Market Monitor – January 2019

February 4th, 2019, by Richard O'Sullivan

Following a torrid final quarter to 2018, the majority of global equity markets posted positive returns in January due to a rally stretching back to 27 December. Despite concerns over Brexit, Sterling strengthened against the Dollar, Euro and Yen in January which dampened the gains in developed equity markets to between 2.7% and 4.5%. Over one year most major equity indices are still negative in local currency terms with the S&P500 and FTSE100 proving slightly more resilient on a relative basis than the regional indices we track.

The FTSE100 ended 2018 on 6,728 and during January has increased to 6,968, the highest it has been since early December. This is still over 11% lower than the all-time high set in May 2018 and the market continues to exhibit short term volatility, often in response to news flow surrounding Brexit. Over one year the total return of the UK index, including reinvested dividends, represents a small loss of around 3.5% .

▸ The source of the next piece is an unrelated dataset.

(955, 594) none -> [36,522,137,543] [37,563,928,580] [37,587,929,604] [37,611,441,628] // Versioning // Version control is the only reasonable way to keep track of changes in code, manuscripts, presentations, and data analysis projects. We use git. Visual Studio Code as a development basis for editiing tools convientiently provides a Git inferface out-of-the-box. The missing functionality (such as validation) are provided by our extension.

The S&P 500 had a strong month and increased in value by around 8% in Dollar terms, although relative weakness for the currency muted sterling investor returns to a more modest 4.5%. The MSCI World index, which has a weighting of over 60% to the US equities, achieved a similar return of 4.4%.

Japanese markets finished the month with a gain of 2.7% reducing the total loss over one year to 4.5%. The MSCI Asia Pacific ex Japan, Emerging Markets, and Europe ex UK indices produced gains of 3.9%, 5.3%, and 3.0% respectively in January, but were down by between 6.5% and 8.2% over the year.

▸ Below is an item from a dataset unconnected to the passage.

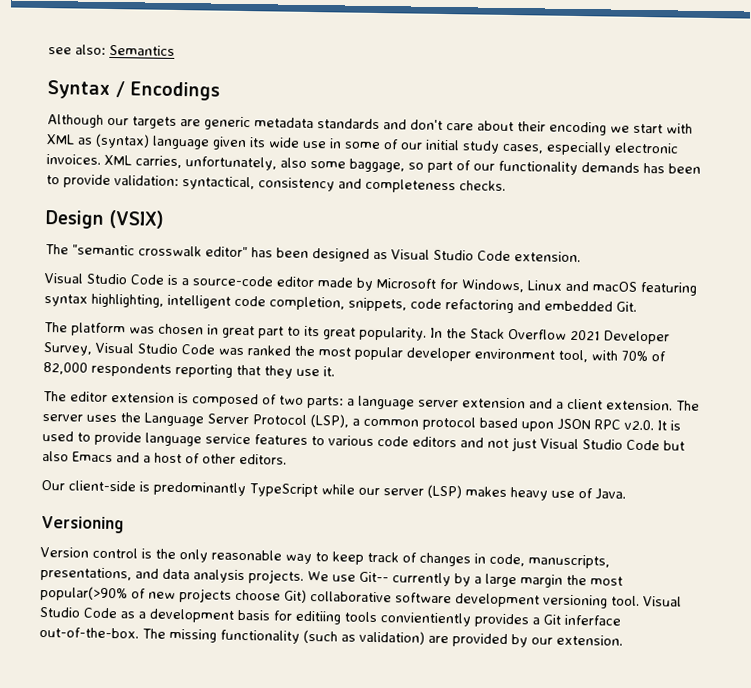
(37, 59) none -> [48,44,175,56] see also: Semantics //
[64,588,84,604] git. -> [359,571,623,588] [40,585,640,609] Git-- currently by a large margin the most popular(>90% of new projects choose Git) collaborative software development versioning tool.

The yield on the 10 year US Treasury index remained fairly flat in January, dropping marginally from 2.7% to 2.6%. The benchmark 10-year UK Gilt yield dropped by a similar amount to 1.2% having begun the year at 1.3%. Yields have an inverse relationship to the price of a fixed interest asset and as such the FTSE Actuaries UK Conventional Gilts All Stocks index rose 1.1% over the month. Japanese 10 year government debt yield remains close to zero and the equivalent Swiss yield has now fallen to -0.3%. German 10 year bond yields continue to trade around 0.2%.

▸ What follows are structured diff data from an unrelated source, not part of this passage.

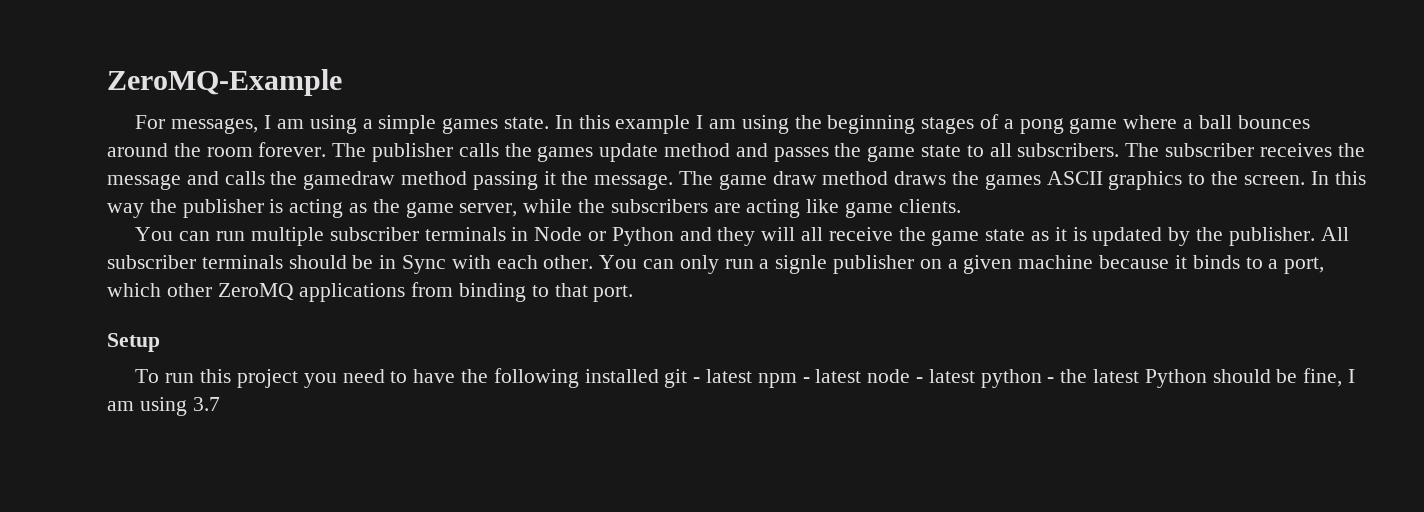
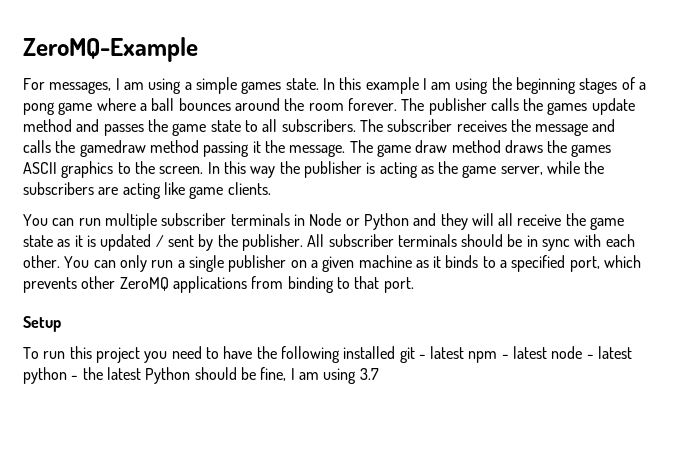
(1163, 236) none -> [155,235,194,247] / sent
[402,255,447,274] Sync -> [542,239,571,251] sync
[775,255,828,274] signle -> [188,255,224,272] single
[1099,255,1170,269] because -> [415,260,429,268] as
(1279, 264) none -> [511,255,566,272] specified
(161, 290) none -> [23,277,77,293] prevents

The Brent Crude spot price reversed falls from December and was up over 9% meaning prices are broadly flat over one year. This belies the underlying volatility that has continued to occur over a number of years and indeed the spot price has fallen nearly 50% over 5 years. Gold was flat in January although has delivered a strong performance relative to other assets of 7.3% over 6 months.